_ACTIVITY:_ Write back every entry exactly as it reads, with the pictures left behind.

_MATERIAL FOR THE TASK:_
-- Opening Marker --

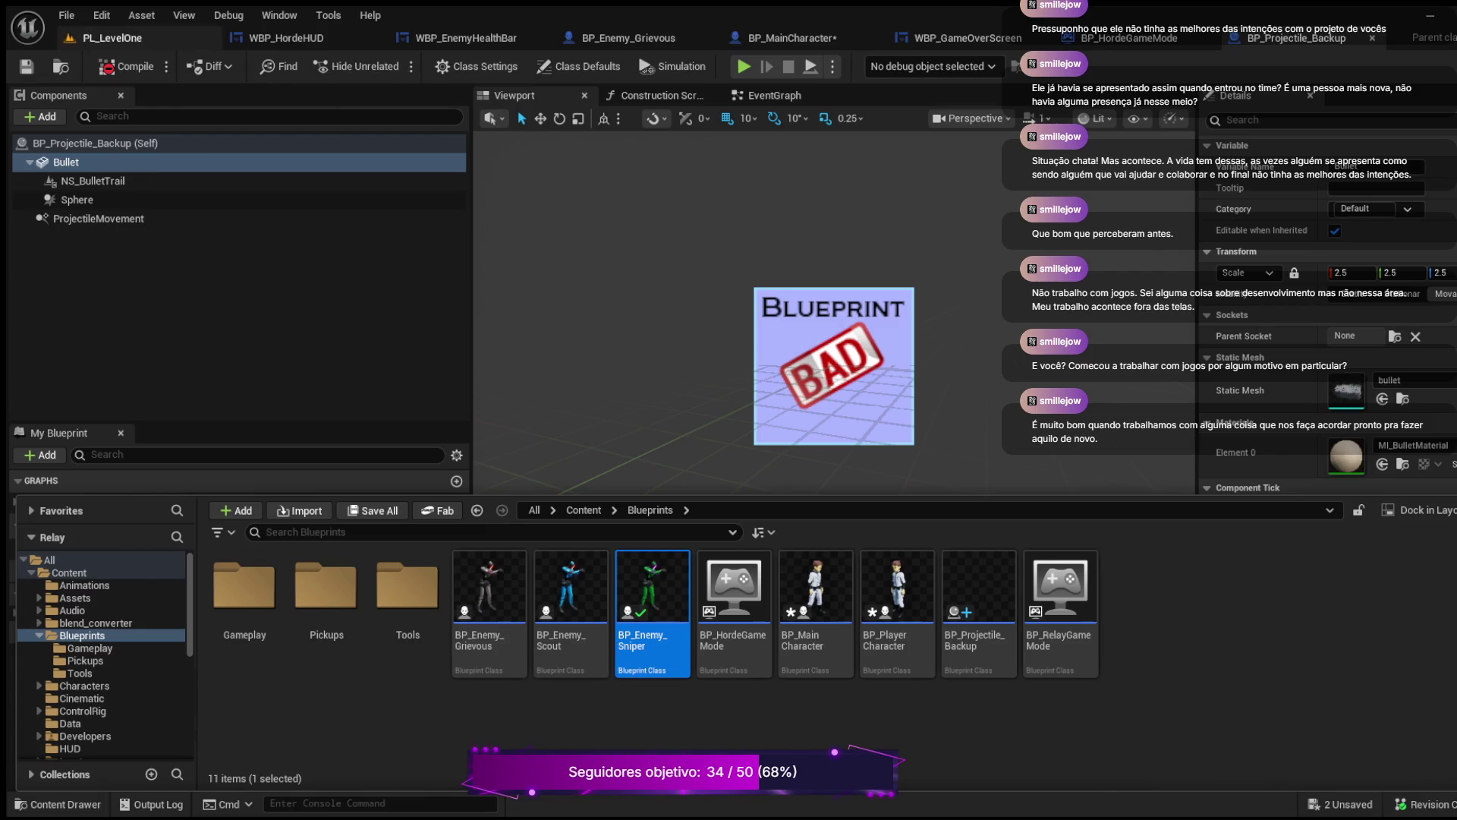
{"action": "left_click", "coordinate": [66, 15]}
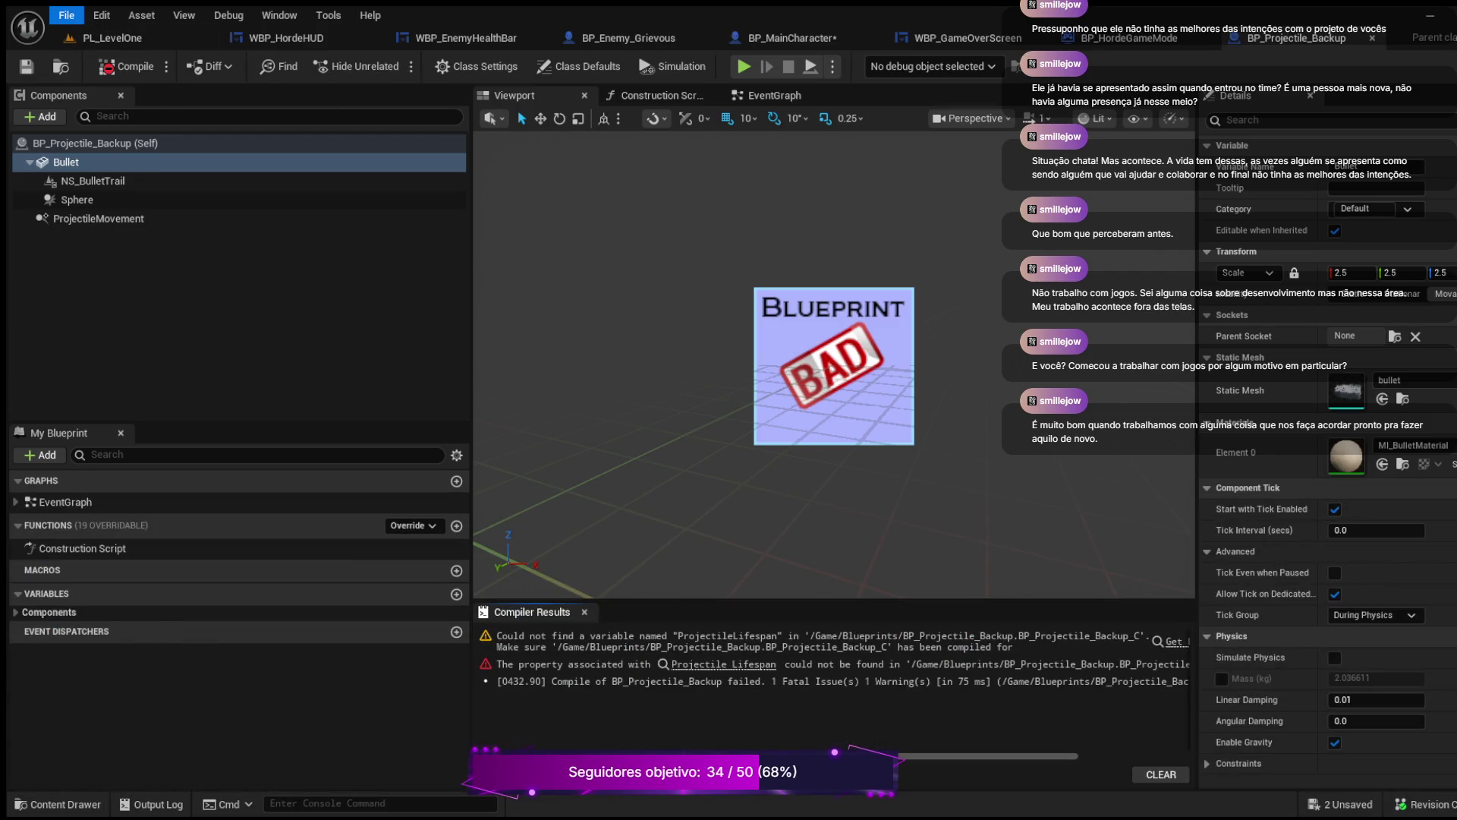
Step: Save all assets, then select the Projectile class in C++ Classes/Relay/Public/Tools
{"action": "key", "text": "ctrl+shift+s"}
{"action": "left_click", "coordinate": [58, 804]}
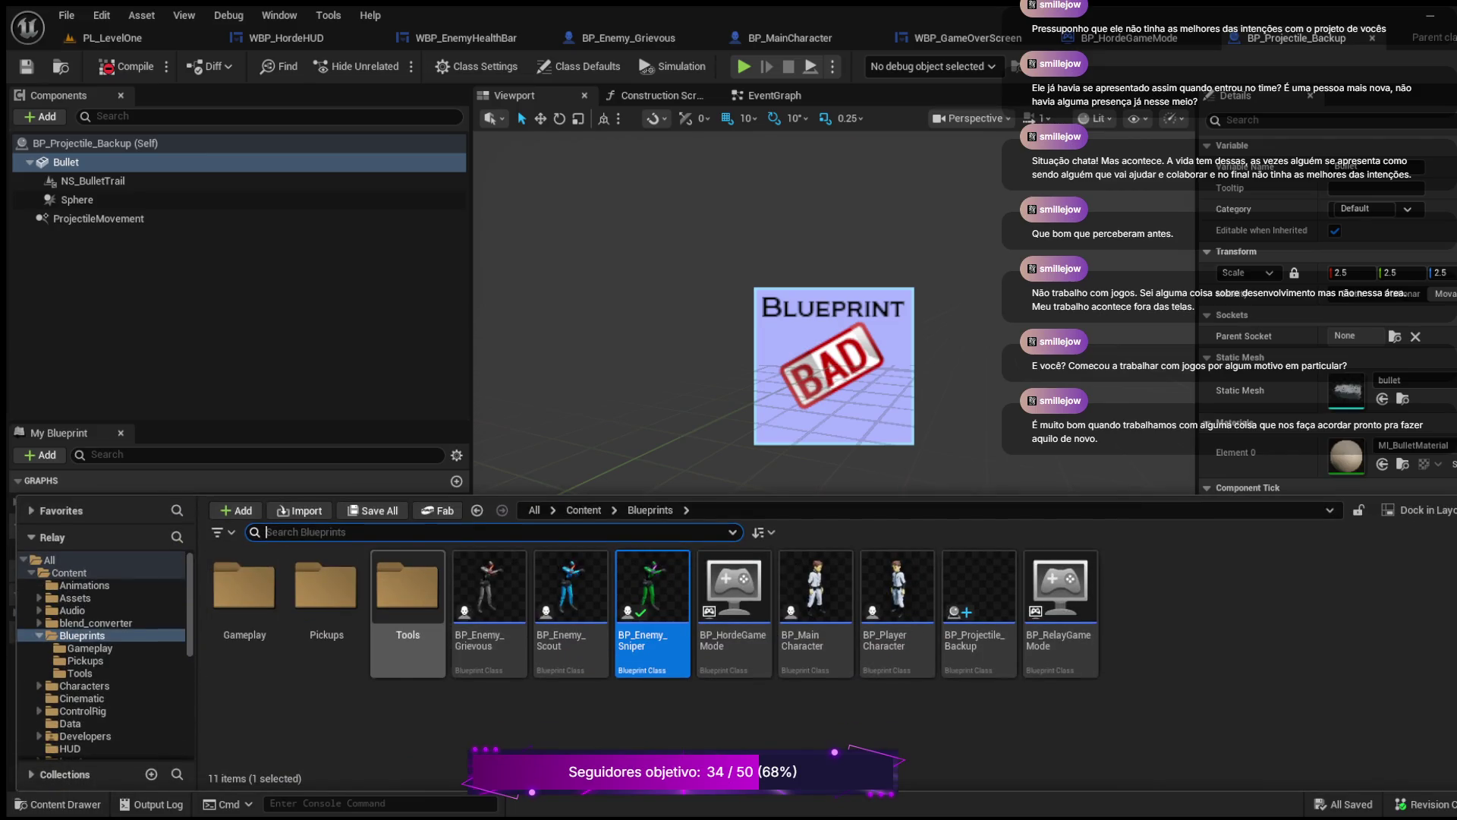
{"action": "scroll", "coordinate": [113, 635], "scroll_direction": "down", "scroll_amount": 4}
{"action": "scroll", "coordinate": [99, 653], "scroll_direction": "down", "scroll_amount": 3}
{"action": "left_click", "coordinate": [87, 740]}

-- Closing Marker --

_ANSWER BOX:_
{"action": "left_click", "coordinate": [66, 15]}
Step: Save all assets, then select the Projectile class in C++ Classes/Relay/Public/Tools
{"action": "key", "text": "ctrl+shift+s"}
{"action": "left_click", "coordinate": [58, 804]}
{"action": "scroll", "coordinate": [113, 635], "scroll_direction": "down", "scroll_amount": 4}
{"action": "scroll", "coordinate": [99, 653], "scroll_direction": "down", "scroll_amount": 3}
{"action": "left_click", "coordinate": [87, 740]}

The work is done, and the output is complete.